Rato

Personal information
- Full name: Carlos Rafael Rocha Ferreira
- Date of birth: 3 April 1989 (age 36)
- Place of birth: Ribeirão Preto, Brazil
- Height: 1.74 m (5 ft 9 in)
- Position: Left midfielder

Team information
- Current team: União de Rondonópolis

Youth career
- 2000–2007: Desportivo Brasil

Senior career*
- Years: Team / Apps / (Gls)
- 2008–2009: Desportivo Brasil / 15 / (0)
- 2009: → São Bento (loan) / 13 / (3)
- 2010: Botafogo / 5 / (0)
- 2010–2012: Politehnica Timişoara / 19 / (1)
- 2012: Concordia Chiajna / 3 / (0)
- 2016: Rio Branco / 0 / (0)
- 2016: Oeste / 3 / (0)
- 2017: Capivariano / 0 / (0)
- 2019–: União de Rondonópolis / 7 / (0)

= Rafael Rocha (footballer) =

Brazilian footballer

Carlos Rafael Rocha Ferreira, sometimes known as Rafael Rocha or Rato (born 14 March 1989 in Ribeirão Preto) is a Brazilian professional football player who plays as a left midfielder for União de Rondonópolis.

==Club career==

===Early career===
Rocha began his youth career at Desportivo Brasil.

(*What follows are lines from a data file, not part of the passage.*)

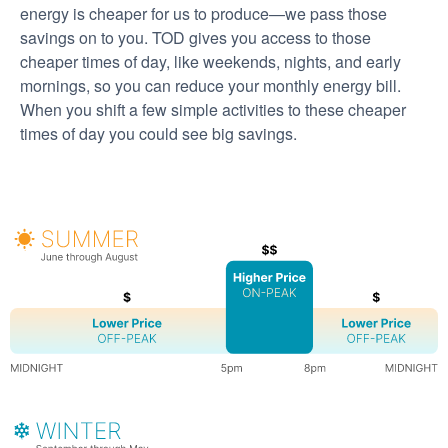
energy is cheaper for us to produce
we pass those
savings on to you. TOD gives you access to those
cheaper times of day, like weekends, nights, and early
mornings, so you can reduce your monthly energy bill.
When you shift a few simple activities to these cheaper
times of day you could see big savings.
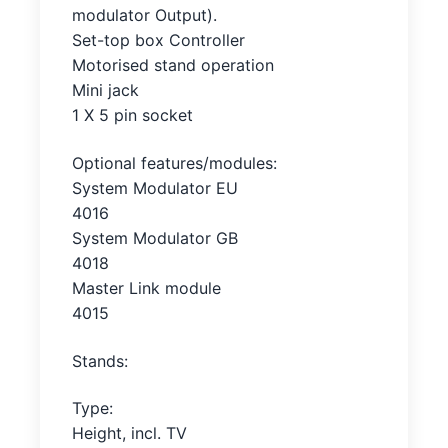
modulator Output).
Set-top box Controller
Motorised stand operation
Mini jack
1 X 5 pin socket
Optional features/modules:
System Modulator EU
4016
System Modulator GB
4018
Master Link module
4015
Stands:
Type:
Height, incl. TV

He later played at São Bento and Botafogo.

===Politehnica Timișoara===
In October 2010 Rafael Rocha signed with Politehnica Timişoara, being recommended there by Poli's defender, the Brazilian Hélder Maurílio. Rocha was presented together with Jiří Krejčí and he was handed the number 30. At the presentation, he said: "It's a unique opportunity for me. It's a great team and I want to meet the demands of that are here. Romanian football is very aggressive. I'll probably adjust harder, I hope the people here will have patience with me". He made his debut for Poli on the Dan Păltinişanu stadium on 26 February 2011 against Gaz Metan Mediaş, replacing Ianis Zicu in the 88th minute of the game.